My 13yo daughter is a good rider. She always wears a helmet, and she is careful and follows safety rules. She respects her horse, and has a suitable mount. And she carries her cell phone, and never goes more than 1/4" mile down the dirt road from our house. NO through traffic.
So why do I have such a hard time letting go of the reins? Why can't I just let her enjoy her quiet ride alone? She has only been gone half an hour, barely time to meander down past the fields. Still, I find myself reaching for the phone to check on her, even though her grandmother is on the porch next door and can see her from there should anything happen. LOL
We rode all over the place when I was that age, my younger sister and I. On crazy horses, in traffic, to the store for icecream, after dark, no helmets, you name it.
She was just starting to venture further from home last year and we lost her old horse. She is now riding an OTTB mare that is as near to bombproof as you can find. Really takes care of her rider. Just a little fast sometimes. But very sane.
Its not really fair to her, I know. So how do I get comfortable letting her explore the trails on her own?
Make a game of it. Set up check points for her to call you. You tell her the elapsed time. Points off for too fast or too slow. (you ride & time the course before hand at a safe & sane speed)
You get regular check in's and she thinks its cool.

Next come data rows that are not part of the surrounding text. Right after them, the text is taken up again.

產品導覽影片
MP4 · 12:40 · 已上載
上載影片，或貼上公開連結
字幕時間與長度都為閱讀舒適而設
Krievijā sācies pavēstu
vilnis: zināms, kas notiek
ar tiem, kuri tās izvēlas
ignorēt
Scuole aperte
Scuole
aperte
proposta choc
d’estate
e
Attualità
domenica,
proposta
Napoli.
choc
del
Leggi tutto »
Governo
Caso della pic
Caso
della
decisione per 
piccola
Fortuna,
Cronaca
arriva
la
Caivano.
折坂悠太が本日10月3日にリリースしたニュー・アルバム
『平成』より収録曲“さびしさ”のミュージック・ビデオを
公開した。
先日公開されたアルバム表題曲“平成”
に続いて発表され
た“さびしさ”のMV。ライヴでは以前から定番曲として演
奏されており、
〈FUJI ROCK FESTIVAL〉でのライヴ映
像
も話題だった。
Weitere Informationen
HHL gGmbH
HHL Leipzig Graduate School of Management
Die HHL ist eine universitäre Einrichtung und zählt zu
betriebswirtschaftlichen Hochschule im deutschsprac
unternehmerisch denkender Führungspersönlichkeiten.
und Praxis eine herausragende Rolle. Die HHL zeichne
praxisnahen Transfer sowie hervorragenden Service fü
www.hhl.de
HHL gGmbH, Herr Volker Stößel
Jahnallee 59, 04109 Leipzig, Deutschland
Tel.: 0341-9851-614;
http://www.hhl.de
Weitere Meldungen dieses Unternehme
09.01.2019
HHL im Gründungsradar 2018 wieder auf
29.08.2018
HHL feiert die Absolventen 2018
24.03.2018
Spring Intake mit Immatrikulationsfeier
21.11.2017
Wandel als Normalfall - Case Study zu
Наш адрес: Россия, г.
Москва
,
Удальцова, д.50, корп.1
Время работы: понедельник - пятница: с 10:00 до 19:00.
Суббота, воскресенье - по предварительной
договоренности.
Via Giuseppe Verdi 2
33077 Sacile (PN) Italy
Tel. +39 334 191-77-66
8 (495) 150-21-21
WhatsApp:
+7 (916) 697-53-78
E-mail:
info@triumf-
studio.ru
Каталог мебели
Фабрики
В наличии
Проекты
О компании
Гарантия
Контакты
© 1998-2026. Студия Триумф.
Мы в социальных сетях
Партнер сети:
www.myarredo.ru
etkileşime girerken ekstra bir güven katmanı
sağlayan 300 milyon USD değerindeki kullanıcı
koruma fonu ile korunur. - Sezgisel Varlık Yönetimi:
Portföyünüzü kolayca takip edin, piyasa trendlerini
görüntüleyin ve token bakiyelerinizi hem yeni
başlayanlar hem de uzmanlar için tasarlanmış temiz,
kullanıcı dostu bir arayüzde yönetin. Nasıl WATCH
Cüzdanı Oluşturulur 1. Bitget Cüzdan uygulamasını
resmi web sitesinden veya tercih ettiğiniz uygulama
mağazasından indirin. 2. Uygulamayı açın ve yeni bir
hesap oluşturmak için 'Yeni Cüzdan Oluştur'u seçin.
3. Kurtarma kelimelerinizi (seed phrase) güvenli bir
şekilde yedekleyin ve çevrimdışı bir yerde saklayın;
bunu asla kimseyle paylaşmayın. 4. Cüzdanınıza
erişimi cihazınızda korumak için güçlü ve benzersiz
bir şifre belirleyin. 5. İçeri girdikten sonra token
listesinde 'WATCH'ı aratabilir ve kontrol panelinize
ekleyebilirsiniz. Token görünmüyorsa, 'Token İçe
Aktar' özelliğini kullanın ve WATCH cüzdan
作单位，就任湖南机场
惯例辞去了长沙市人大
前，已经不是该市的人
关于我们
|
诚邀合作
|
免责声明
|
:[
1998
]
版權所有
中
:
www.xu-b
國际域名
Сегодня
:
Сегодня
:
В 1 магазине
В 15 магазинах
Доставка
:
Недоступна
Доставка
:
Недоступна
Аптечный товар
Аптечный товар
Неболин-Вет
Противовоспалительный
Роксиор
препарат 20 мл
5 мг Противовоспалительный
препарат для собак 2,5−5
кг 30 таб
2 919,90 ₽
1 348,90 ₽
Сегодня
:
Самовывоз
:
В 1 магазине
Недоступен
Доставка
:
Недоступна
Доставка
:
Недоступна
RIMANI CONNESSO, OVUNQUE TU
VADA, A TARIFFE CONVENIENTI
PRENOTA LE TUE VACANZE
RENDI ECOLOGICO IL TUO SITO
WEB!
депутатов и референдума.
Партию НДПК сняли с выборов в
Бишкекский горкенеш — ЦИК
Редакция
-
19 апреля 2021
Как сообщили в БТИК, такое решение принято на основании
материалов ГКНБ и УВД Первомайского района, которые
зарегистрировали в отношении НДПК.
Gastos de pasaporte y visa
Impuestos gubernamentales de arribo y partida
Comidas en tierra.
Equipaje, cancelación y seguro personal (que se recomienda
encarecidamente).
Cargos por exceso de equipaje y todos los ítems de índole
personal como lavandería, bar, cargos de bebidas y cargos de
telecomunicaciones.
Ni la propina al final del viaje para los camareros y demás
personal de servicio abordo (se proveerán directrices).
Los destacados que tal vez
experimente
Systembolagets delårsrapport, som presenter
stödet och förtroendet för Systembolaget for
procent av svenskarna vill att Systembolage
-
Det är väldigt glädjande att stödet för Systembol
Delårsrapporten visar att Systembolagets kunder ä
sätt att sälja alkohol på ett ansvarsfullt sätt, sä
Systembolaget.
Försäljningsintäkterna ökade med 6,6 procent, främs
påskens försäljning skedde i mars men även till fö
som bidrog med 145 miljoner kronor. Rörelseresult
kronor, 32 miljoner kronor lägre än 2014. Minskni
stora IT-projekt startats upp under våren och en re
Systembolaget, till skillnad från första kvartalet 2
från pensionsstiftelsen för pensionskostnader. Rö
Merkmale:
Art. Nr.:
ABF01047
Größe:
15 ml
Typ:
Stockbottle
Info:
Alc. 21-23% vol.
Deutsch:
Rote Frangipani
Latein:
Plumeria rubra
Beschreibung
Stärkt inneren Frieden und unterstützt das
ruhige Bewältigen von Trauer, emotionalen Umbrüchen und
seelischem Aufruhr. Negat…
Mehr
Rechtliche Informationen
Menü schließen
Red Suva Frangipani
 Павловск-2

Cool til she's 14, at least!
How about starting with the 20 minute call, but next day you have to wait til 23 minutes, then 27 minutes, then 30 minutes - hey, she's already back! Practice letting her go longer and longer without calling, and busy yourself with something challenging that occupies your body (like dishes, lawn mowing, chopping wood, etc.)
Think about it - phone calls do not prevent accidents - in fact, your call means she has to take her hands off the reins and stop paying 100% attention to her riding and surroundings.
As an adult rider my safety strategy is: a) always let someone know which trail I am taking and approximate duration b) say hello to the various farmers and neighbors along the way, so I leave evidence of where I was at what time.
With the very short rides she is doing, she should be fine with the same strategy. The most important thing is to know what route she is taking, in case you need to go out looking. All else is in God's hands, really (and I'm not religious!).